In February 2012, S.M. hired Friedman Disability after the VA denied his claim for service connection for his post-traumatic stress disorder (PTSD) caused by an in-service personal assault. The VA had erroneously ruled that S.M. failed to prove such an assault occurred.
S.M. enlisted in the United States Navy in 1976, and was honorably discharged in 1980 after he was assaulted by two fellow service members and taken to a hospital by a stranger for care. S.M.’s discharge papers noted that he was having trouble sleeping and suffered from depression, early signs of the PTSD caused by this assault.
In spite of this favorable evidence, and S.M.’s subsequent inability to follow a substantially gainful occupation because his anger and irritability resulted in his inability to relate effectively to his coworkers and supervisors, the VA denied his claim for service connection for PTSD in a 2011 rating decision.
The Seattle Regional Office ruled that S.M. had failed to prove he ever had been assaulted. Our firm filed a notice of disagreement to this denial. Mr. Friedman represented S.M. at in-person hearing before a decision review officer at the regional office. Our firm also obtained lay witness statements supporting S.M.’s claim, showing that his personality had changed over the course of his service.
To support S.M.’s claim, our firm also referred him to, and obtained a report from an examining psychiatrist, Dr. H., who has extensive experience diagnosing and treating veterans with PTSD. Based on Dr. H.’s detailed examination report and opinion that S.M. had PTSD, our firm proved to the VA that the claimed in-service stressor had more likely than not occurred. In a 2015 rating decision, the VA granted S.M. a 50 percent schedular rating for his PTSD resulting in an award of more than $51,000 in past-due benefits.

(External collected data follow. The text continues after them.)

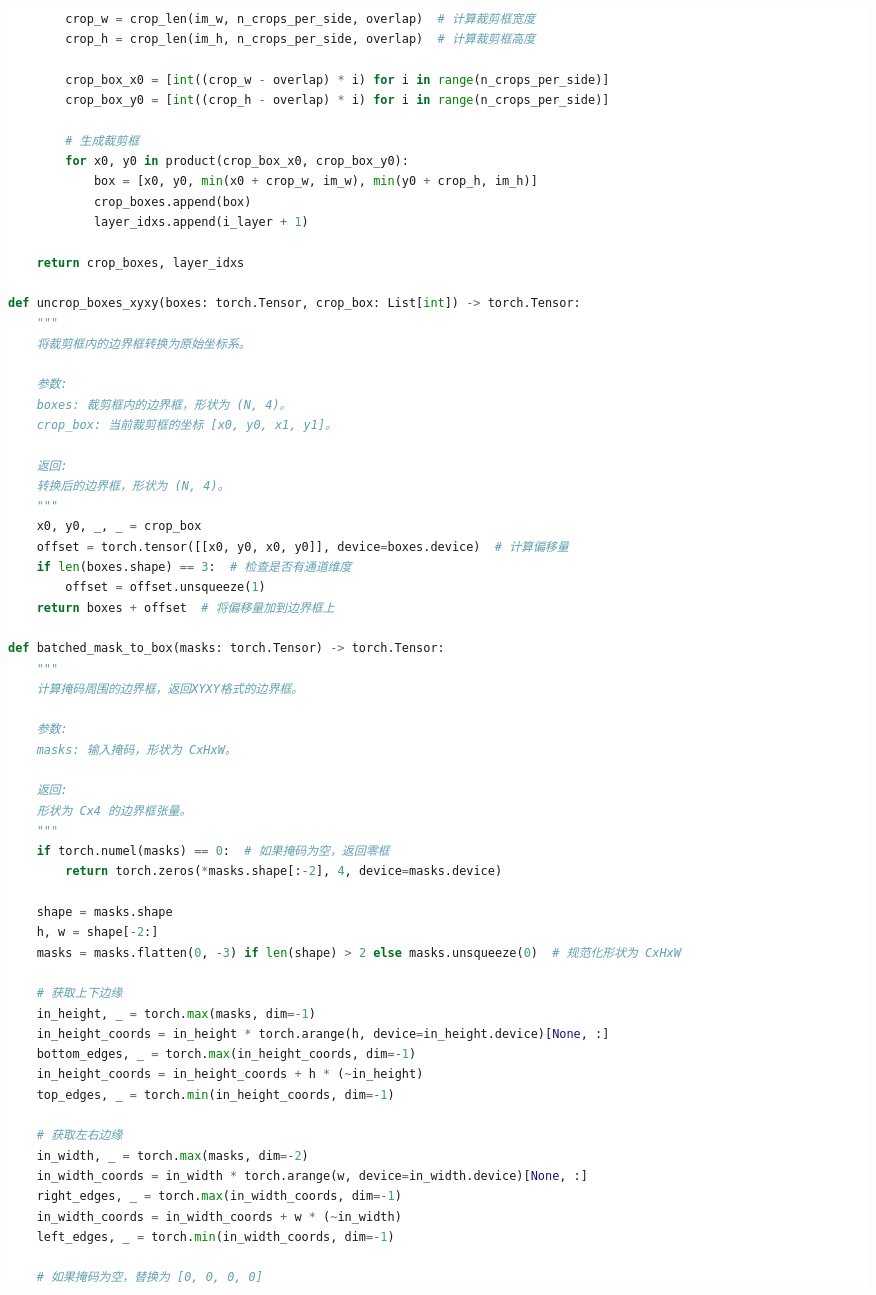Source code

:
 ```python
        crop_w = crop_len(im_w, n_crops_per_side, overlap)  # 计算裁剪框宽度
        crop_h = crop_len(im_h, n_crops_per_side, overlap)  # 计算裁剪框高度

        crop_box_x0 = [int((crop_w - overlap) * i) for i in range(n_crops_per_side)]
        crop_box_y0 = [int((crop_h - overlap) * i) for i in range(n_crops_per_side)]

        # 生成裁剪框
        for x0, y0 in product(crop_box_x0, crop_box_y0):
            box = [x0, y0, min(x0 + crop_w, im_w), min(y0 + crop_h, im_h)]
            crop_boxes.append(box)
            layer_idxs.append(i_layer + 1)

    return crop_boxes, layer_idxs

def uncrop_boxes_xyxy(boxes: torch.Tensor, crop_box: List[int]) -> torch.Tensor:
    """
    将裁剪框内的边界框转换为原始坐标系。

    参数:
    boxes: 裁剪框内的边界框，形状为 (N, 4)。
    crop_box: 当前裁剪框的坐标 [x0, y0, x1, y1]。

    返回:
    转换后的边界框，形状为 (N, 4)。
    """
    x0, y0, _, _ = crop_box
    offset = torch.tensor([[x0, y0, x0, y0]], device=boxes.device)  # 计算偏移量
    if len(boxes.shape) == 3:  # 检查是否有通道维度
        offset = offset.unsqueeze(1)
    return boxes + offset  # 将偏移量加到边界框上

def batched_mask_to_box(masks: torch.Tensor) -> torch.Tensor:
    """
    计算掩码周围的边界框，返回XYXY格式的边界框。

    参数:
    masks: 输入掩码，形状为 CxHxW。

    返回:
    形状为 Cx4 的边界框张量。
    """
    if torch.numel(masks) == 0:  # 如果掩码为空，返回零框
        return torch.zeros(*masks.shape[:-2], 4, device=masks.device)

    shape = masks.shape
    h, w = shape[-2:]
    masks = masks.flatten(0, -3) if len(shape) > 2 else masks.unsqueeze(0)  # 规范化形状为 CxHxW

    # 获取上下边缘
    in_height, _ = torch.max(masks, dim=-1)
    in_height_coords = in_height * torch.arange(h, device=in_height.device)[None, :]
    bottom_edges, _ = torch.max(in_height_coords, dim=-1)
    in_height_coords = in_height_coords + h * (~in_height)
    top_edges, _ = torch.min(in_height_coords, dim=-1)

    # 获取左右边缘
    in_width, _ = torch.max(masks, dim=-2)
    in_width_coords = in_width * torch.arange(w, device=in_width.device)[None, :]
    right_edges, _ = torch.max(in_width_coords, dim=-1)
    in_width_coords = in_width_coords + w * (~in_width)
    left_edges, _ = torch.min(in_width_coords, dim=-1)

    # 如果掩码为空，替换为 [0, 0, 0, 0]
```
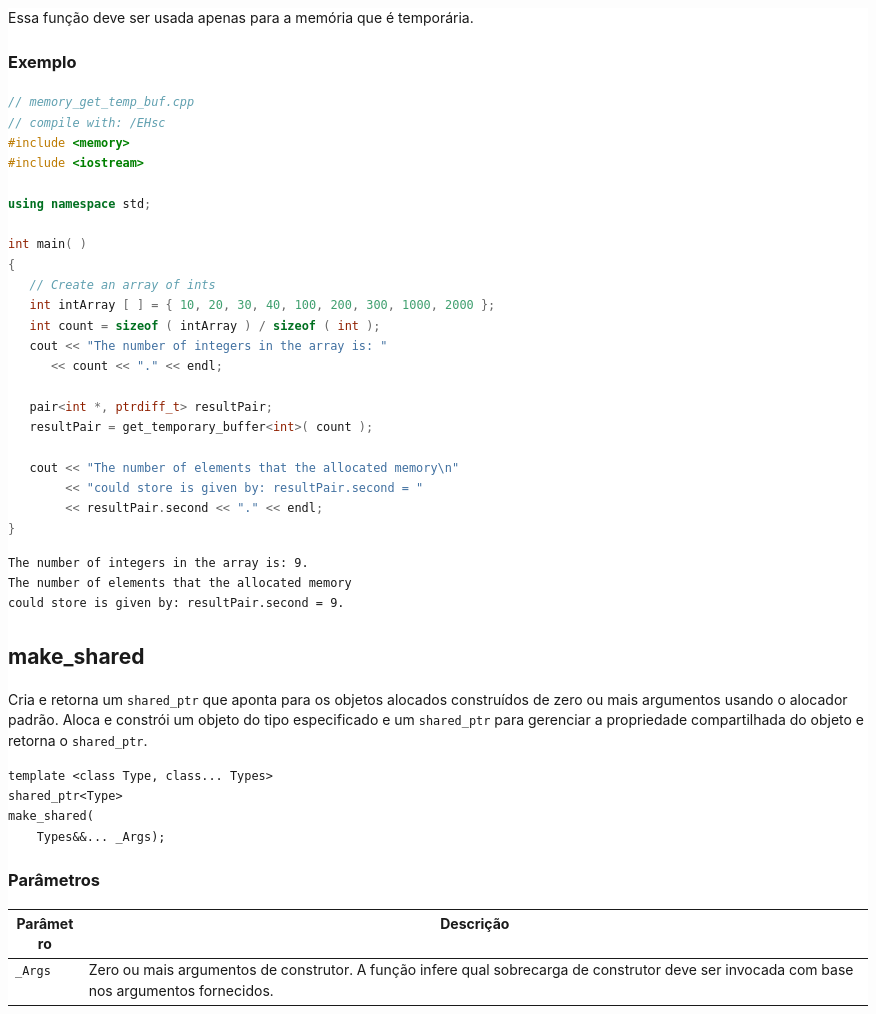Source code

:  Essa função deve ser usada apenas para a memória que é temporária.  
  
### <a name="example"></a>Exemplo  
  
```cpp  
// memory_get_temp_buf.cpp  
// compile with: /EHsc  
#include <memory>  
#include <iostream>  
  
using namespace std;  
  
int main( )  
{  
   // Create an array of ints  
   int intArray [ ] = { 10, 20, 30, 40, 100, 200, 300, 1000, 2000 };  
   int count = sizeof ( intArray ) / sizeof ( int );  
   cout << "The number of integers in the array is: "   
      << count << "." << endl;  
  
   pair<int *, ptrdiff_t> resultPair;  
   resultPair = get_temporary_buffer<int>( count );  
  
   cout << "The number of elements that the allocated memory\n"  
        << "could store is given by: resultPair.second = "   
        << resultPair.second << "." << endl;  
}  
```  
  
```Output  
The number of integers in the array is: 9.  
The number of elements that the allocated memory  
could store is given by: resultPair.second = 9.  
```  
  
##  <a name="a-namemakeshareda--makeshared"></a><a name="make_shared"></a>  make_shared  
 Cria e retorna um `shared_ptr` que aponta para os objetos alocados construídos de zero ou mais argumentos usando o alocador padrão. Aloca e constrói um objeto do tipo especificado e um `shared_ptr` para gerenciar a propriedade compartilhada do objeto e retorna o `shared_ptr`.  
  
```  
template <class Type, class... Types>  
shared_ptr<Type>  
make_shared(
    Types&&... _Args);
```  
  
### <a name="parameters"></a>Parâmetros  
  
|Parâmetro|Descrição|  
|---------------|-----------------|  
|`_Args`|Zero ou mais argumentos de construtor. A função infere qual sobrecarga de construtor deve ser invocada com base nos argumentos fornecidos.|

Our firm and S.M. were not satisfied with the 50 percent disability rating, given that S.M. had been unable to work since 2011, and that the medical evidence of record indicated that S.M was unable to secure or follow a substantially gainful occupation. Our firm, therefore, filed a second NOD showing that S.M.’s PTSD warranted at least a 70 percent schedular rating, and that he was entitled to a total disability rating based on individual unemployability (TDIU). Mr. Friedman then represented S.M. at a second administrative hearing before a decision review officer at the regional office.
Based on S.M.’s hearing testimony and our written arguments, the VA in a January 2018 rating decision granted S.M. a TDIU rating for his PTSD with major depression and alcohol dependence. This resulted in a second award of more than $143,000 in past-due benefits, and current disability paid at the 100 percent rate.